Thanks for your link, Jim. I would like to be more familiar with the material, and hope to be able to look that over soon.
Posted by: Tim J. | September 10, 2009 at 10:38 AM
As for why a work of art can have meaning, but the universe cannot, I think it pretty much boils down to cosmology. Meaning does not happen by accident; it requires an originating intelligence (to intend the meaning) and a terminating intelligence (to be the intended recipient of the meaning.)
For an atheist, the only meaning is that created by humans (and, possibly, any other intelligent life forms brought about by random chance in the universe.) The universe itself *cannot* have any meaning for an atheist, since that would imply an intelligent creator, which would, by definition, be God.
Life itself can have meaning for an atheist, since he can ascribe his own meaning to it, and participates somewhat in how he lives it. But such meaning must be a bit like playing chess against oneself. The game will always go exactly the way you want it to, but it's hard to see why you or anyone else would care.
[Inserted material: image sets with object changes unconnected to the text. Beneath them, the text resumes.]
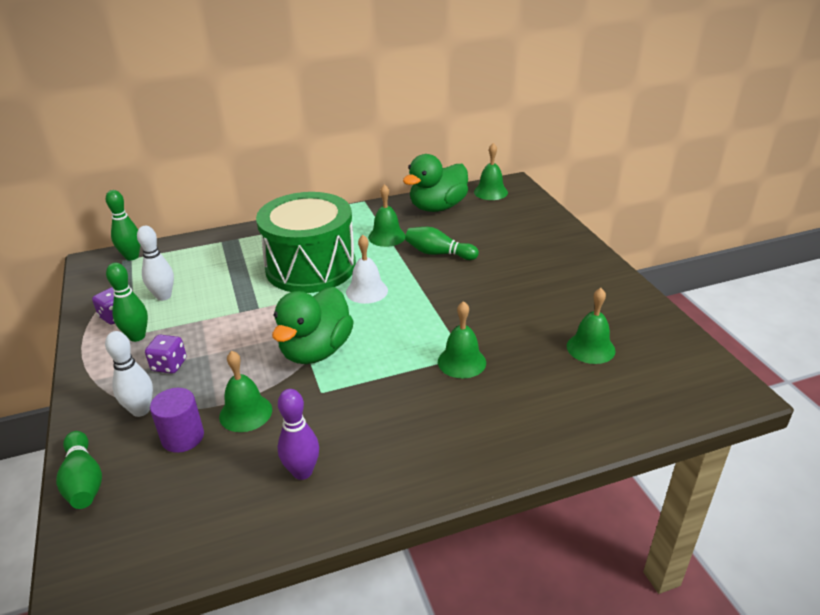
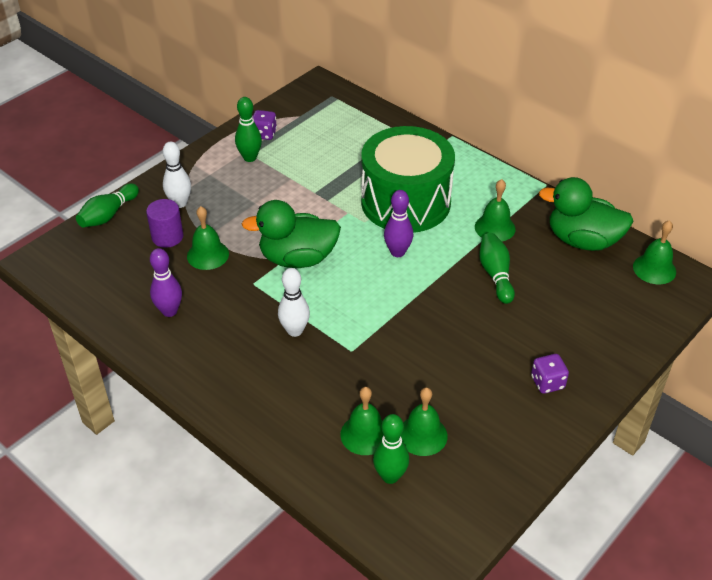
camera: 60 degrees right, 10 degrees up
(132, 257) = (340, 98): green bowling pin -> green bowling pin (390, 476)
(163, 296) = (304, 143): white bowling pin -> white bowling pin (295, 331)
(169, 365) = (231, 191): purple dice -> purple dice (547, 383)
(367, 291) = (397, 252): white bell -> purple bowling pin
(461, 362) = (342, 351): green bell -> green bell (365, 434)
Posted by: Sleeping Beastly | September 10, 2009 at 10:41 AM
I believe that it was John Paul II who pointed out that postulating that God is detectable by science lowers God to the level of things which science can legitimately study, that is, the level of natural material things. As such the ID attempt to prove God by science is doomed to fail.
That being said, the thing that gives me pause is that it is at least theoretically possible that life, in its entirety or in particulars, was miraculously created (natural or miraculous generation of natural life both seem to be possible in Catholic thought) and consists of structures and mechanisms that cannot develop naturally. Can science detect that, or not? That's where I'm still working out my opinion of ID.
Posted by: Michael | September 11, 2009 at 05:08 PM
I'm just glad that you are having fun with the guys at Christianpipesmokers.net !
They really are foxhole buddies.
Posted by: Del | September 13, 2009 at 05:21 PM
My comments are about your painting which I find beautiful. Not sure what you sold it for, but I sure would like something like it.
On another subject, I'm a member of The Ozark Pipe Smokers and come to meetings once in awhile when I'm in town. I'm not sure if we've met, but if we happen across each other at some point, please introduce yourself.
Great work.
Posted by: Neill | September 26, 2012 at 07:41 AM
Thanks, Neill. I really need to do some more pipe and tobacco paintings. I'm in Minneapolis now, but will still be down that way now and then. Cheers!